Here’s the thing about little kids: they don’t know what it means to be a boy or a girl. That’s why you have to tell them. You have to guide them. You have to show them. They are ignorant of many things. They are helpless in many ways. That’s why they have parents. If your daughter truly is confused, if she’s really starting to think she’s a boy, then you are only going to enforce her delusions when you go out of your way to put her in elaborate outfits specifically designed to foster those confusions:
In fairness, I should mention that Ryland’s ‘true identity’ didn’t just reveal itself through her taste in toys and clothes. She came out and said she was a boy. She said it when she was two-years-old.
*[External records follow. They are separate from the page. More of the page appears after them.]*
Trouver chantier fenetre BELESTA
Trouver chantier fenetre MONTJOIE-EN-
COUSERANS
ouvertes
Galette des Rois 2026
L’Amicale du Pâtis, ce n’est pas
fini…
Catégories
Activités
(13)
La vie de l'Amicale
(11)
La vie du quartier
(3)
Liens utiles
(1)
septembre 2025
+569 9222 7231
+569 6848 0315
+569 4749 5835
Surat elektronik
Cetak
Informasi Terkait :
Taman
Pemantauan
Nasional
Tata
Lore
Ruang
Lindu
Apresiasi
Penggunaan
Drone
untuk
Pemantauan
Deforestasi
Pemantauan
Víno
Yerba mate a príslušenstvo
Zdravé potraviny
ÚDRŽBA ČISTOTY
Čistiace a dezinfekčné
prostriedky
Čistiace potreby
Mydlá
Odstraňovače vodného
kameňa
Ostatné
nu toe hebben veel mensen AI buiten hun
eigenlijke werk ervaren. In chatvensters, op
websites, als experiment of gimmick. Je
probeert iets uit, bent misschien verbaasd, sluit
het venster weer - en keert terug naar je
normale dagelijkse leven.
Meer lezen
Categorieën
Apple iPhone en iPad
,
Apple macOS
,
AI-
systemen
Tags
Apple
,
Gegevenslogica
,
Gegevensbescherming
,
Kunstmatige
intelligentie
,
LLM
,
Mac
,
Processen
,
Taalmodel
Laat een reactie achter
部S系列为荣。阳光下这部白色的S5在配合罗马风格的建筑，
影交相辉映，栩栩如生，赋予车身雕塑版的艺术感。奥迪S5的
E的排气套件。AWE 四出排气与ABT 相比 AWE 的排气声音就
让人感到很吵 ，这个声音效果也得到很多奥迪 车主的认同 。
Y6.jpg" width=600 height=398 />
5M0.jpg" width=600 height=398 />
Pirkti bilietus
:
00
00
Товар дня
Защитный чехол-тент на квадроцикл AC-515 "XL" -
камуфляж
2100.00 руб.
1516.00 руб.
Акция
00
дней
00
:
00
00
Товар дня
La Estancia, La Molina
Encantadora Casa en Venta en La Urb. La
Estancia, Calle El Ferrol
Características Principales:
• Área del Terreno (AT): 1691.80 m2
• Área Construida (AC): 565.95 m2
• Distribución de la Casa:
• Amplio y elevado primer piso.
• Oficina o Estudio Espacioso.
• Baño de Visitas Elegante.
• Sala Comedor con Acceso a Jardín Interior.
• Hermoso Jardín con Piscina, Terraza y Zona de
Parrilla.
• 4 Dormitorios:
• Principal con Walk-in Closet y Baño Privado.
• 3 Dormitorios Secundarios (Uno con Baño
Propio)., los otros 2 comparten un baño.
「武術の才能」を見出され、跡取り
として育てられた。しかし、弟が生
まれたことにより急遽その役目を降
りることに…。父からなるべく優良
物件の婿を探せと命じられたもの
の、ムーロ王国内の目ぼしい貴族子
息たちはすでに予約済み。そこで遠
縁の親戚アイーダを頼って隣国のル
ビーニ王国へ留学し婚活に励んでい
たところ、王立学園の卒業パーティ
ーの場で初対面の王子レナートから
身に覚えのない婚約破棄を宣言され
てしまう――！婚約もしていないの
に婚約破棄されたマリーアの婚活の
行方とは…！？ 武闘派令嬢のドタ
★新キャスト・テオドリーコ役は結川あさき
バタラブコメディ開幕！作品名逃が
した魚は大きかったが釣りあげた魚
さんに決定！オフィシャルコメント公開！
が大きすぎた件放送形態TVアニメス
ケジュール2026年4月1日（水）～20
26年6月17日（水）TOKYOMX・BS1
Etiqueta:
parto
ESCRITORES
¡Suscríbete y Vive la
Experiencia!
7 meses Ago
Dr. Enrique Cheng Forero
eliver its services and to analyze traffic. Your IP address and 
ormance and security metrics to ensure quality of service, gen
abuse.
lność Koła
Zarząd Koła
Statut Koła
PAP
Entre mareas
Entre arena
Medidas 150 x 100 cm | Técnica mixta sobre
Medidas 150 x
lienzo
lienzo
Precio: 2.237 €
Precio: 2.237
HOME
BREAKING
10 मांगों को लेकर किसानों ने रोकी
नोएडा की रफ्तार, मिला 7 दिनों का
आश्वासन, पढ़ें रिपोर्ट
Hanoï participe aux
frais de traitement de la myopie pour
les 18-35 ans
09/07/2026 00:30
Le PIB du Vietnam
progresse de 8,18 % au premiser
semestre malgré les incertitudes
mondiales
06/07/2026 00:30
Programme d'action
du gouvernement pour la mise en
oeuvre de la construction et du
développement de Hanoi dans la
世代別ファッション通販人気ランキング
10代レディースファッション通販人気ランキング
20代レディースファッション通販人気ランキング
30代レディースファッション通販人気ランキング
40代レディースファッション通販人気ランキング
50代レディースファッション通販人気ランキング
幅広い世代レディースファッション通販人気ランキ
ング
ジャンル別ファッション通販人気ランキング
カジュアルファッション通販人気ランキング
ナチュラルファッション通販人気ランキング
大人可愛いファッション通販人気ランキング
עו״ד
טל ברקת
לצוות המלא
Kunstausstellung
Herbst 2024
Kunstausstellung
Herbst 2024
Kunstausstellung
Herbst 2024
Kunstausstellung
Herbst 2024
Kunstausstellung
She made fantastic and nonsensical claims about being something other than what she really is — much like, for instance, every single other toddler in the history of the world.
Walk into a room of toddlers and take a poll. You’ll soon discover that you are actually — according to the self-reported data from two and three-year-olds — surrounded by lions, dinosaurs, aliens, princesses, superheroes, and all manner of other mythical concoctions.
And, yes, you’ll find that many of the boys are girls and girls are boys. It’s extraordinarily common for kids that age to ‘self-identify’ as the opposite sex.
In most cases, you let them use their imagination and have their fun, but you make sure to offer them the proper guidance so that these games aren’t taken too far. If your kid thinks he’s a bird, let him pretend. But the moment he tries to jump out of a window or poop on your car windshield, it might be time to intervene.
Ryland’s parents took a silly thing that a toddler said and indulged it. They fed it. They snatched it out of fantasyland and made it real. Before long, poor Ryland was in the throes of a full-on identiy crisis.
They say that Ryland’s “boy phase” was more than a phase because she eventually started wearing boy suits and boy swimming trunks. “Started wearing.” Notice the way that’s phrased. You’d think she got a job, earned a paycheck, then drove to the store herself and bought her own outfits. In reality, however, one can assume that she only started wearing boy clothes because her parents started dressing her in boy clothes.